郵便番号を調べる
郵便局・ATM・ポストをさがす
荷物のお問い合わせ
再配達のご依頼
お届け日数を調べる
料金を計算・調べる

Work item:
In full and without alteration, return the listing above.

Solution to the problem:
郵便番号を調べる
郵便局・ATM・ポストをさがす
荷物のお問い合わせ
再配達のご依頼
お届け日数を調べる
料金を計算・調べる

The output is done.